DATA UNDER STUDY
────────────────

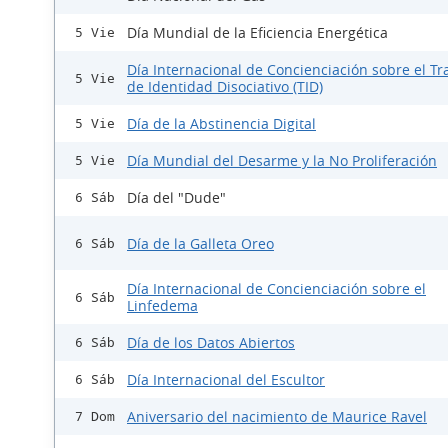
Día Mundial de la Eficiencia Energética
5 Vie
Día Internacional de Concienciación sobre el Tr
5 Vie
de Identidad Disociativo (TID)
Día de la Abstinencia Digital
5 Vie
Día Mundial del Desarme y la No Proliferación
5 Vie
Día del "Dude"
6 Sáb
Día de la Galleta Oreo
6 Sáb
Día Internacional de Concienciación sobre el
6 Sáb
Linfedema
Día de los Datos Abiertos
6 Sáb
Día Internacional del Escultor
6 Sáb
Aniversario del nacimiento de Maurice Ravel
7 Dom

────────────────

WORK INSTRUCTIONS
Restate the full listing verbatim and drop every picture.

OUTPUT FOR THIS EXERCISE
Día Mundial de la Eficiencia Energética
5 Vie
Día Internacional de Concienciación sobre el Tr
5 Vie
de Identidad Disociativo (TID)
Día de la Abstinencia Digital
5 Vie
Día Mundial del Desarme y la No Proliferación
5 Vie
Día del "Dude"
6 Sáb
Día de la Galleta Oreo
6 Sáb
Día Internacional de Concienciación sobre el
6 Sáb
Linfedema
Día de los Datos Abiertos
6 Sáb
Día Internacional del Escultor
6 Sáb
Aniversario del nacimiento de Maurice Ravel
7 Dom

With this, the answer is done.